Gradito ritorno per l’instancabile ugola d’acciaio di
Rob Rock, una di quelle voci superiori per tecnica, duttilità ed interpretazione di cui non sempre ci si ricorda adeguatamente, quando si stilano le playlist di categoria.
Eppure se si scorre il voluminoso curriculum del nostro (Joshua, Axel Rudi Pell, Warrior, Impellitteri, Fires Of Babylon, ma ricordiamo anche una pregevole carriera solista) ci si accorge immediatamente della sua qualità e pure della considerazione che molti dei suoi colleghi nutrono nei suoi confronti, considerandolo un’assoluta garanzia nei casi in cui ci sia da gestire un microfono con personalità e valore.

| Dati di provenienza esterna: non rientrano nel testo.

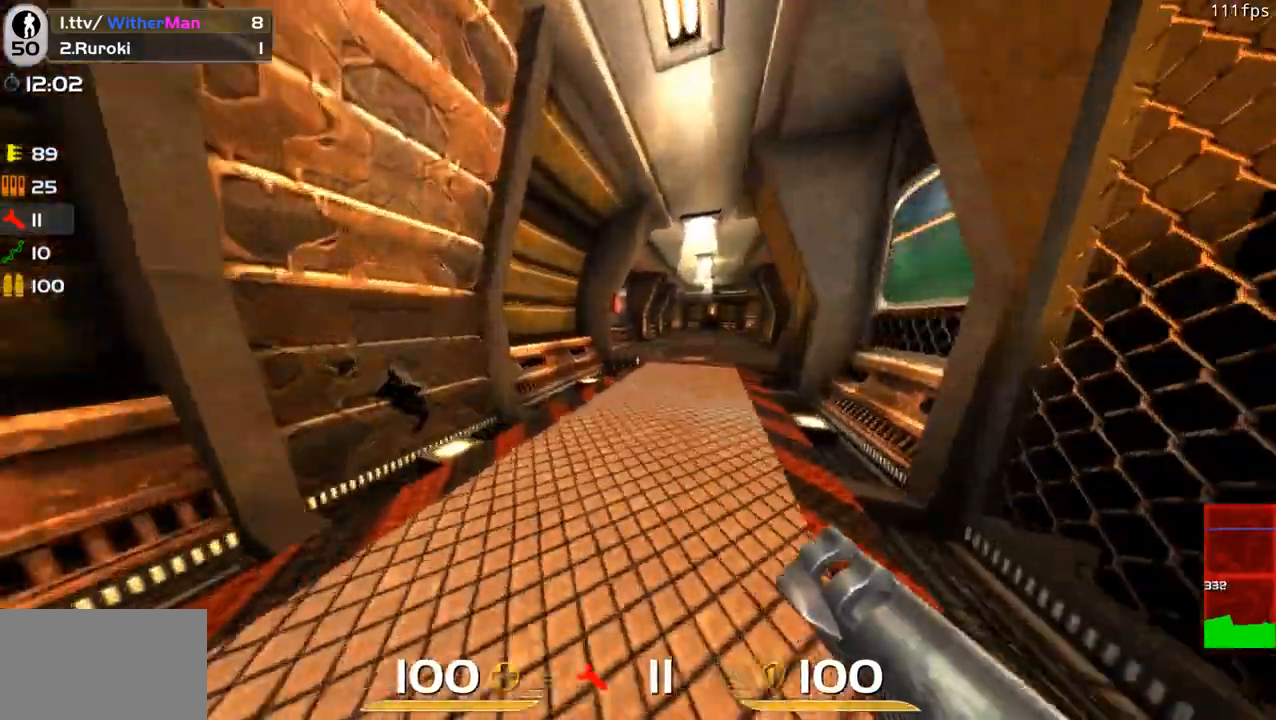
{"keys": ["a", "w"], "mouse": [], "events": [[83, "space", "down"], [283, "space", "up"], [317, "d", "up"], [417, "a", "down"]]}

Dal (comunque parziale) “inventario” delle sue partecipazioni artistiche è stata volutamente omessa una delle menzioni più importanti e famose, quei M.A.R.S. del “Project Driver” targato 1987, che rivelò al mondo le doti del cantante americano e di cui questo “Sons of thunder” vuole essere la continuazione, recuperando e ri-registrando le canzoni che erano state effettivamente concepite per il follow-up (previsto in origine per i primi anni ’90, senza le “stelle” Tony Macaclpine, Tommy Aldridge e Rudy Sarzo) e aggiungendone altre sette di completamente nuove.
I
Driver del 2008 sono, dunque, parecchio diversi nell’organico dai loro “progenitori”; oltre a Rob, troviamo Roy Z. (Bruce Dickinson, Tribe Of Gypsies, workaholic songwriter / producer), Reynold “Butch” Carlson (Tribe After Tribe, Kollarbone) - entrambi già presenti nella line-up del 1990 -, Ed Roth (Glenn Hughes, Ronnie Montrose, Impellitteri, Rob Halford) e Aaron Samson (George Lynch, John 5, Rowan Robertson), per un lavoro all’insegna del più classico power class metal fatto d’energia contagiosa, groove e forza d’urto, ma anche di parecchia melodia, capace di spingersi, negli episodi più “appassionati”, fino ai confini dell’AOR.
La valutazione finale si esprime attraverso la sensazione di avere a che fare con un bel disco di heavy melodico, in cui composizioni piuttosto efficaci, riffs e assoli grondanti di fisicità e sensibilità, ritmiche pulsanti, discrete decorazioni tastieristiche, una laringe capace di adattarsi meravigliosamente alle varie soluzioni espressive e una produzione all’altezza, possono garantire ampie soddisfazioni agli estimatori del genere, ma non arriva ad una certificazione di tale percezione tramite l’oggettività di un voto (la Gelmini non ne sarà affatto contenta!), dal momento che, purtroppo, la “shortened version” di molti dei brani del promo (solo tre le tracce complete), impedisce, di fatto, il raggiungimento di un giudizio “definitivo”.